Based on discussion of emissions and industrial dev. we will have carbon levels at RL 1980s levels due to a lower world population and the absence of the recent Asian spike of industrial growth. Scientists and the educated elites are well aware of the incoming issues, but there is little visible change yet in the climate system. There is probably some degree of religious-political posturing the Vaestic world about it (unify against impeding catastrophe, convert more, etc.). In Messenia the common person is probably mostly not aware of it, and the problem is ignored in the rest of the world. The political posturing in OJ could create the notion of a "Vaestic Hoax" in some Messenian circles.

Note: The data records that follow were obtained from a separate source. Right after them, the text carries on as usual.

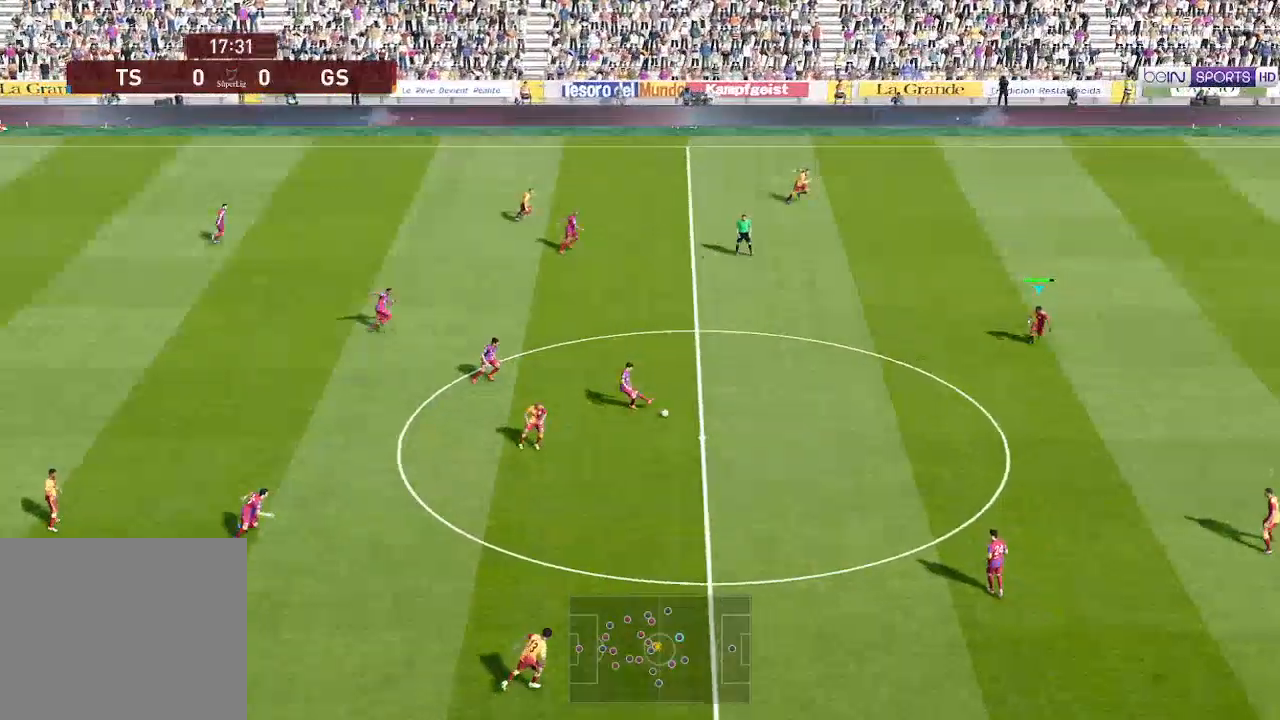
{"buttons": ["A", "R1"], "left_stick": "center", "right_stick": "center", "events": [[167, "DPAD_DOWN", "up"], [200, "L1", "down"], [333, "L1", "up"]]}
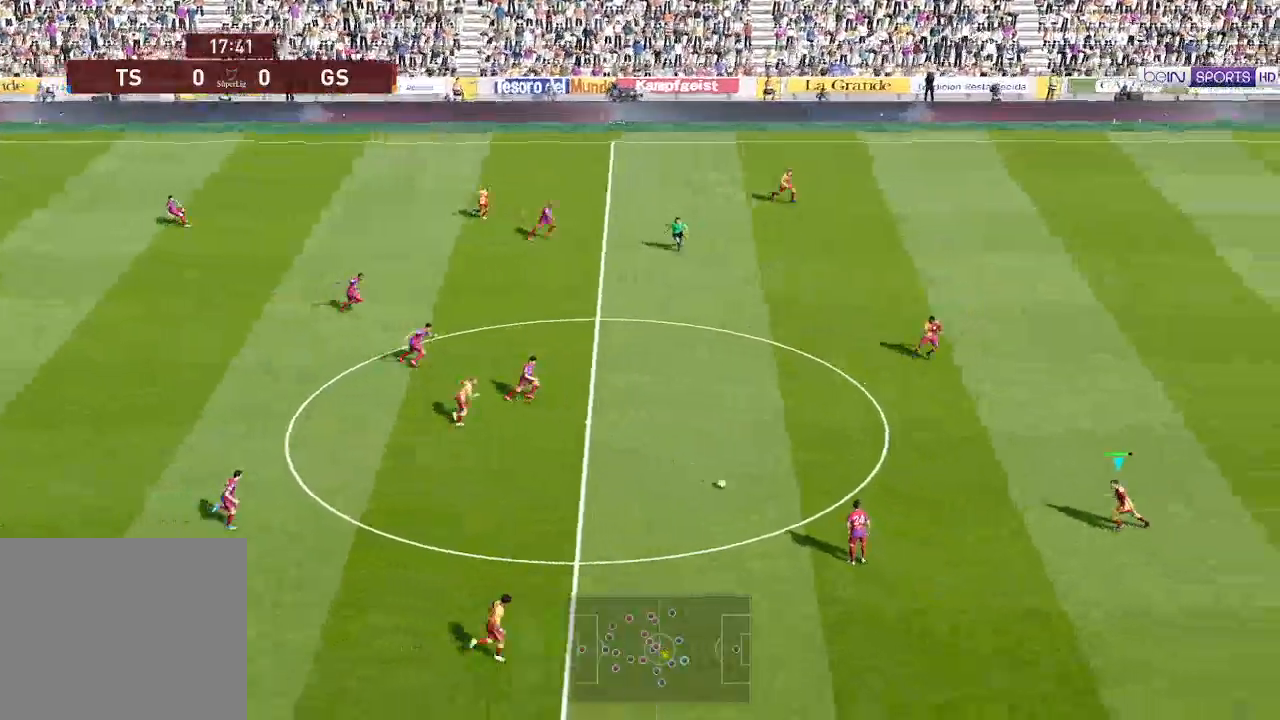
{"buttons": ["A", "R1", "DPAD_DOWN", "DPAD_LEFT"], "left_stick": "center", "right_stick": "center", "events": [[67, "DPAD_LEFT", "down"], [200, "DPAD_DOWN", "down"]]}
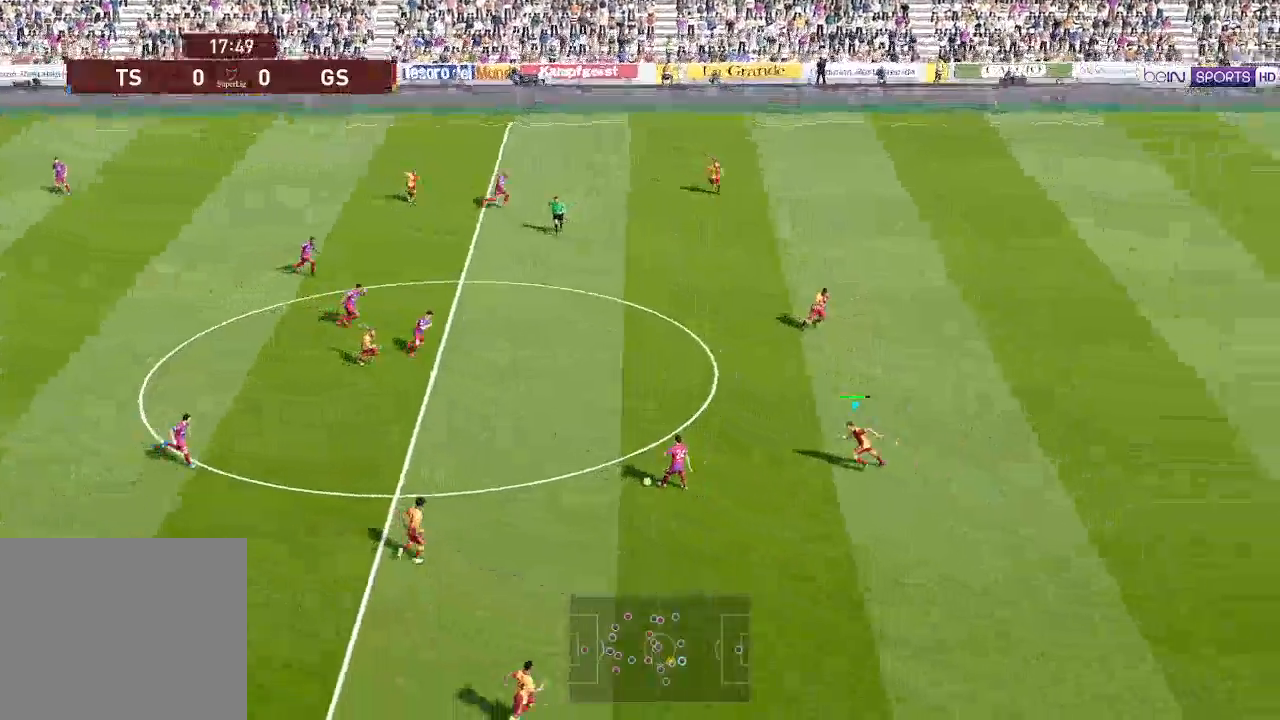
{"buttons": ["A", "R1"], "left_stick": "center", "right_stick": "center", "events": [[300, "DPAD_DOWN", "up"], [300, "L1", "down"], [333, "DPAD_UP", "down"], [400, "DPAD_UP", "up"], [400, "L1", "up"], [433, "DPAD_LEFT", "up"]]}
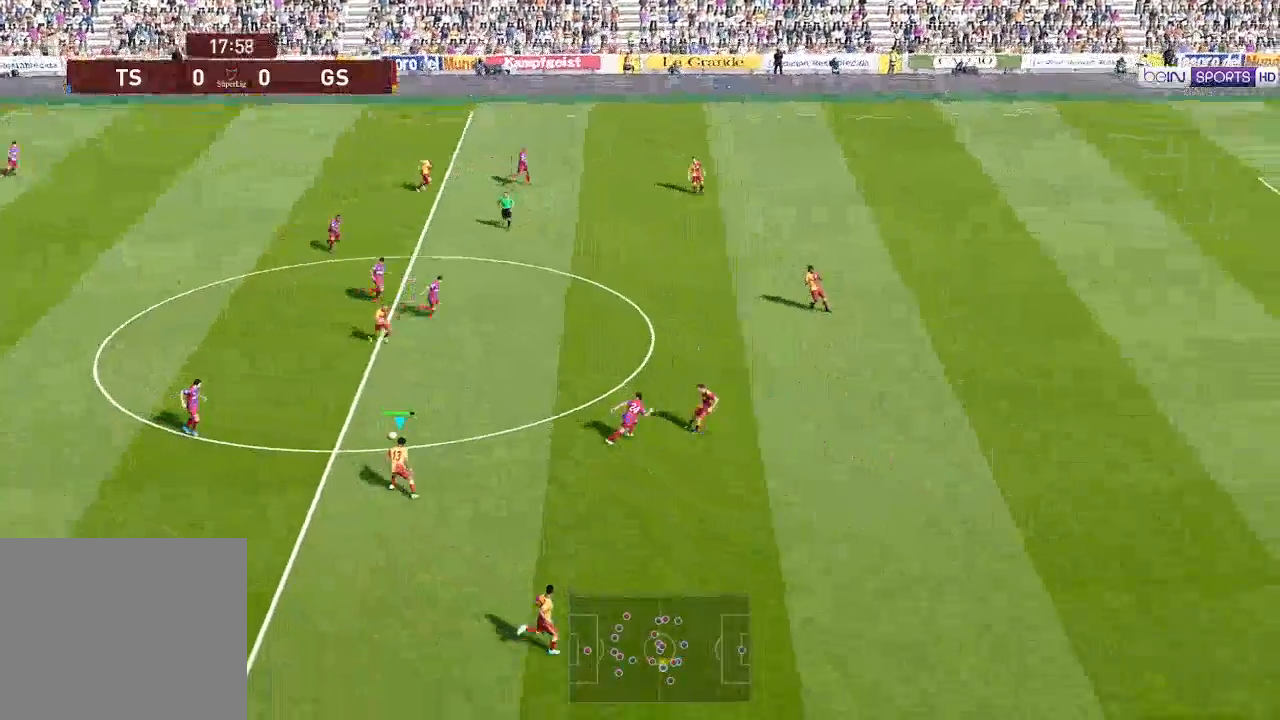
{"buttons": ["A", "R1"], "left_stick": "center", "right_stick": "center", "events": []}
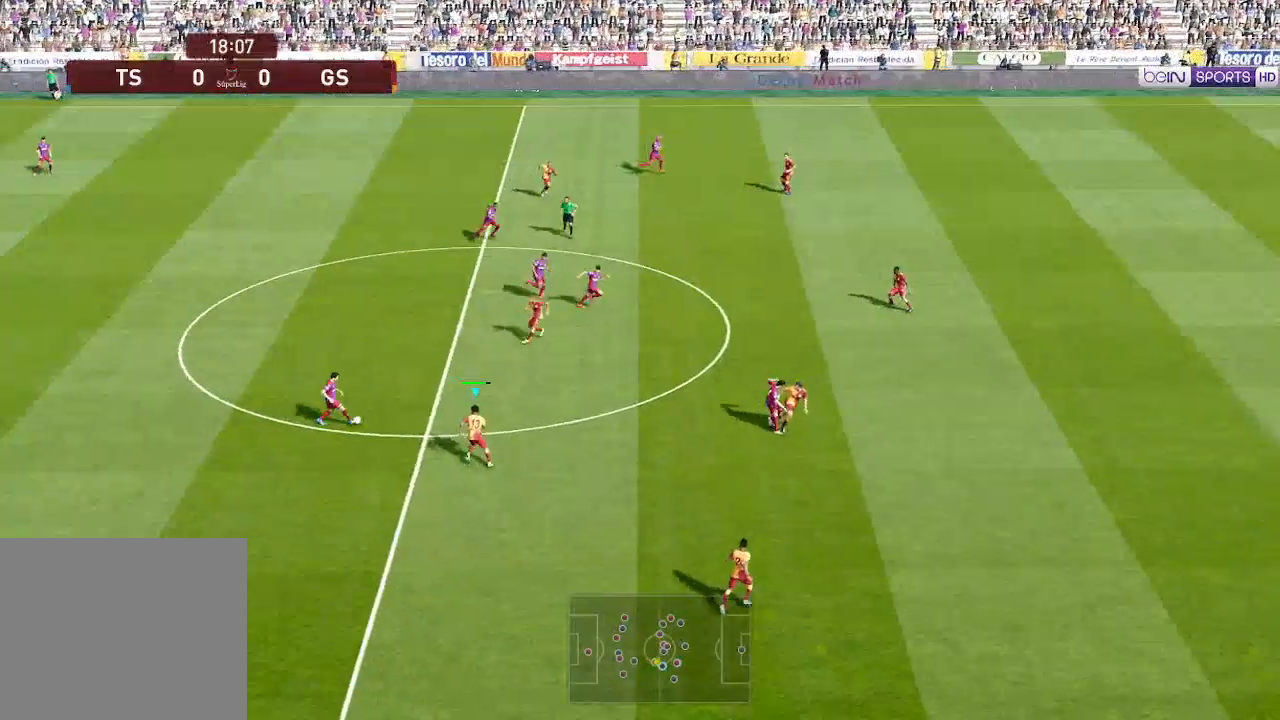
{"buttons": ["A", "R1"], "left_stick": "center", "right_stick": "center", "events": []}
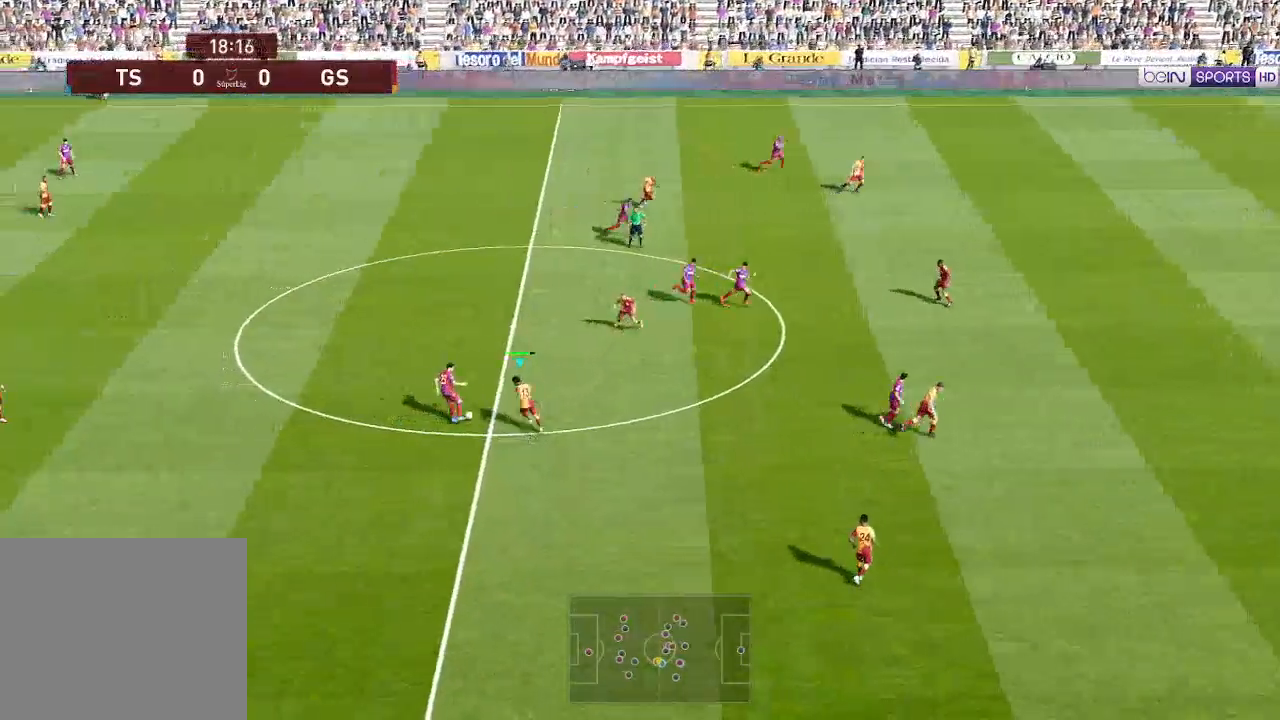
{"buttons": ["A", "R1"], "left_stick": "center", "right_stick": "center", "events": []}
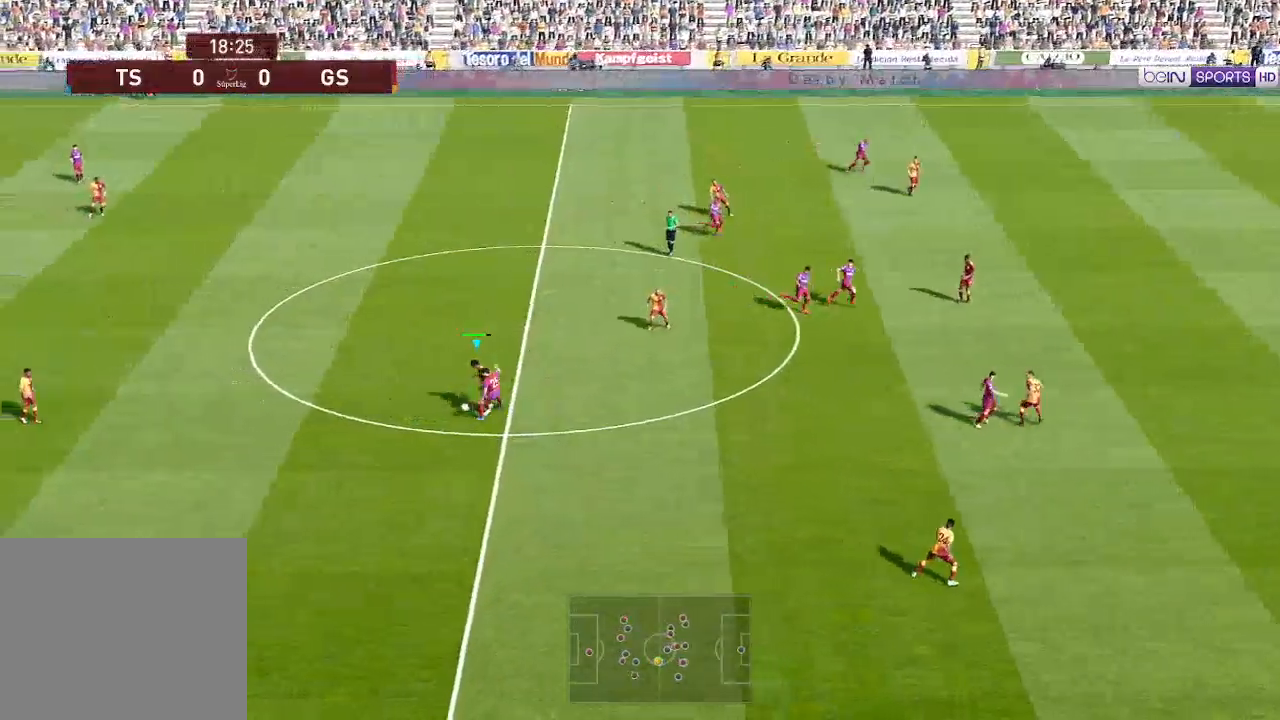
{"buttons": ["R1", "DPAD_LEFT"], "left_stick": "center", "right_stick": "center", "events": [[133, "DPAD_LEFT", "down"], [200, "A", "up"], [267, "A", "down"], [333, "A", "up"]]}
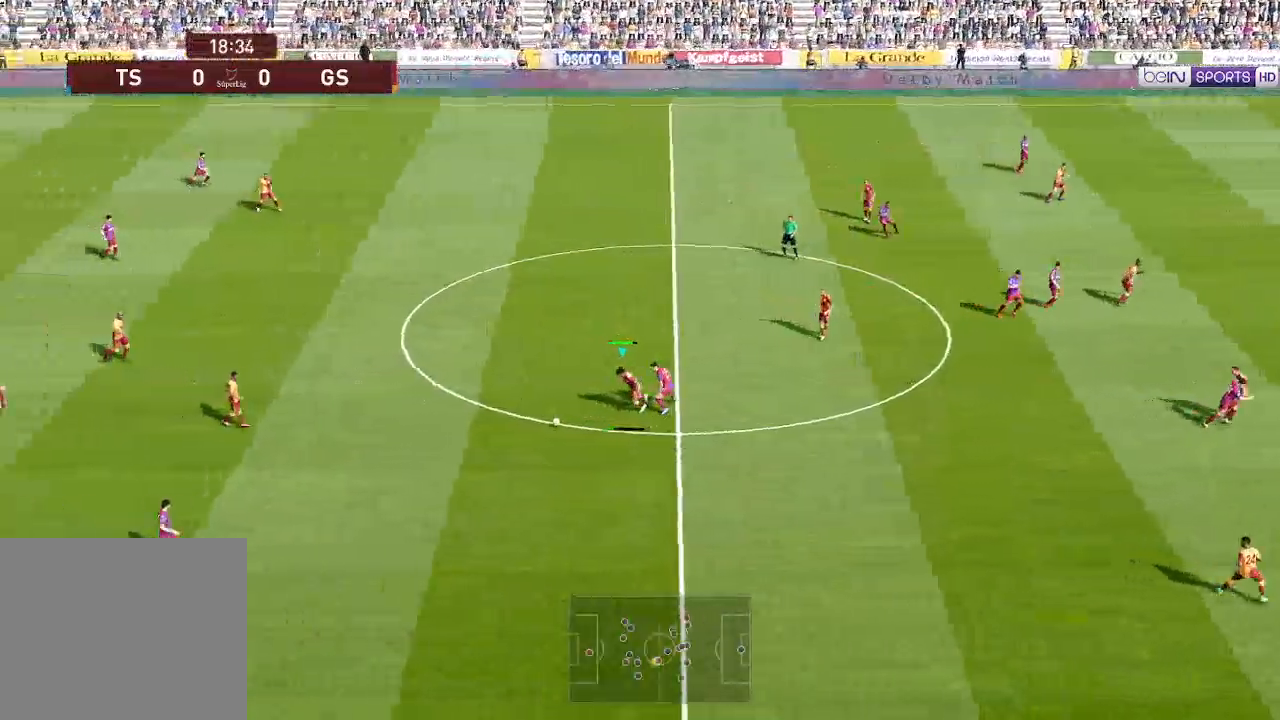
{"buttons": ["R1", "DPAD_LEFT"], "left_stick": "center", "right_stick": "center", "events": [[267, "R2", "down"], [300, "L1", "down"], [367, "L1", "up"], [367, "R2", "up"]]}
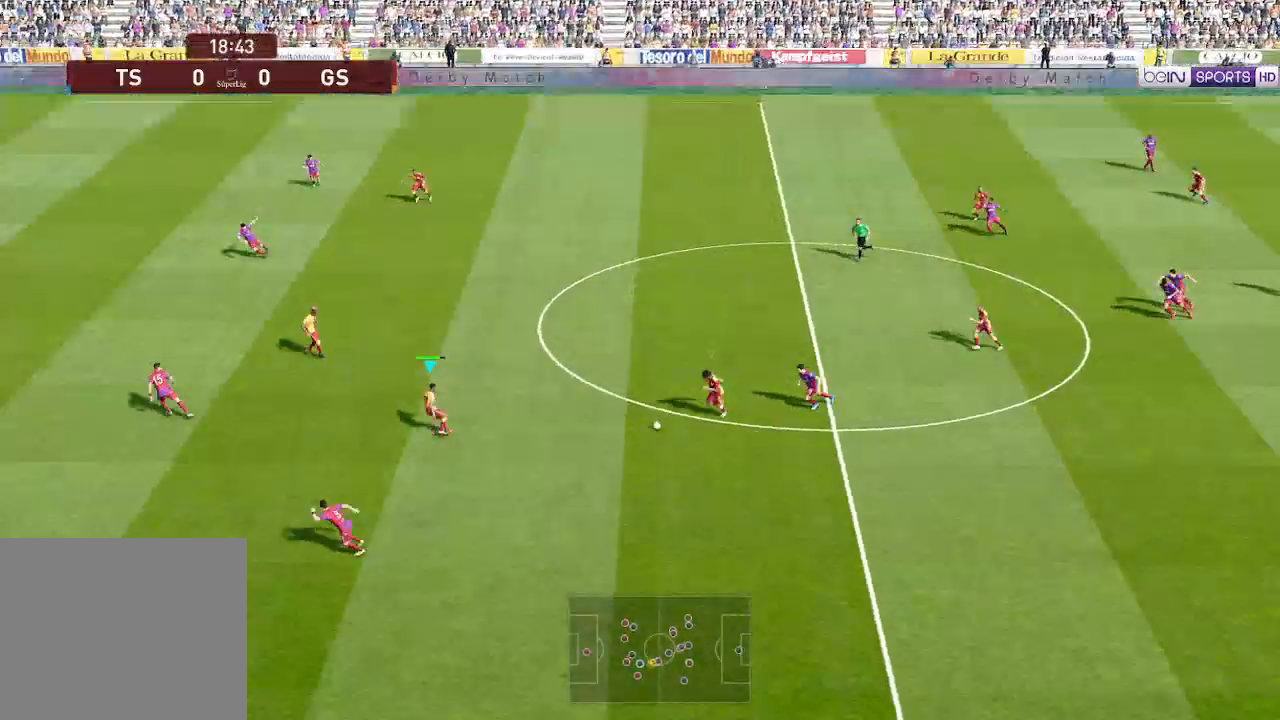
{"buttons": ["R1", "DPAD_LEFT"], "left_stick": "center", "right_stick": "center", "events": []}
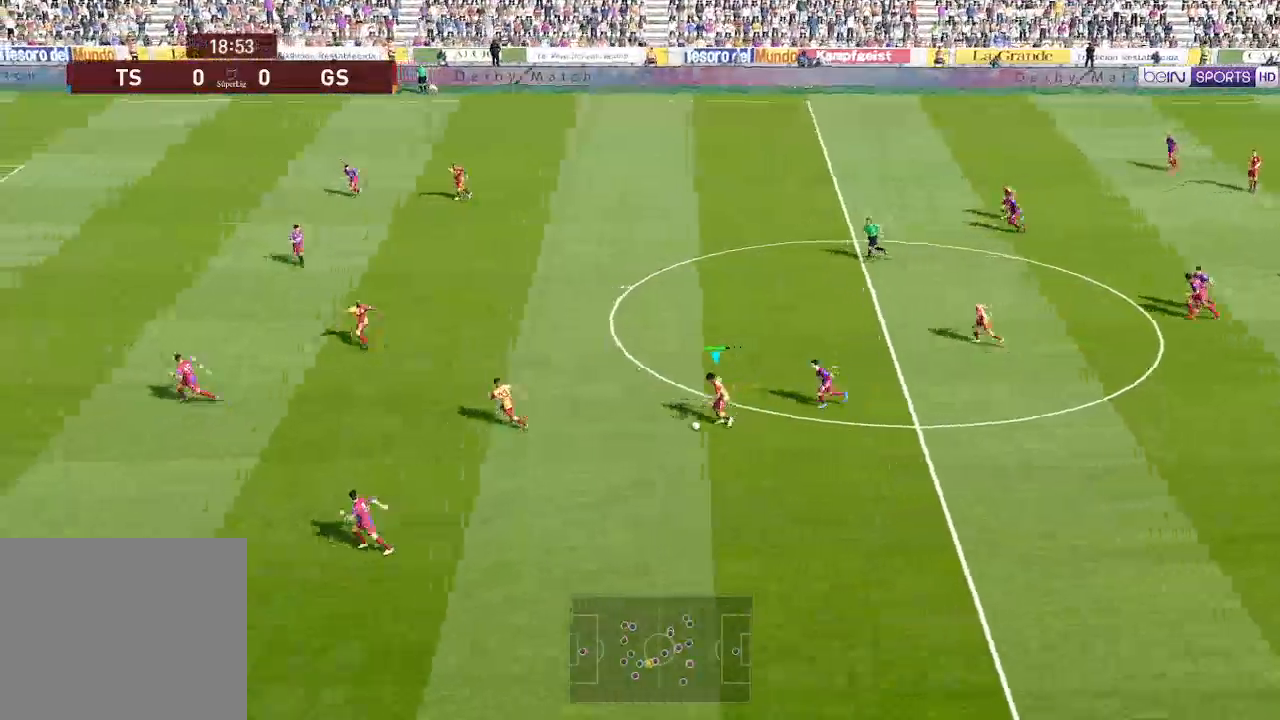
{"buttons": ["R1", "DPAD_LEFT"], "left_stick": "center", "right_stick": "center", "events": []}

Further thought: the lack of deforestation in Serania until the 1600s would have compensated all previous developments in the Old World, however the CO2 increase curve would have been steeper once this started to catch up with RL.

References

Old discussion re slavery in Savam

This would apply the strongest where the Secote had more influence (Savam and Zep), other regions would be doing the same but slower.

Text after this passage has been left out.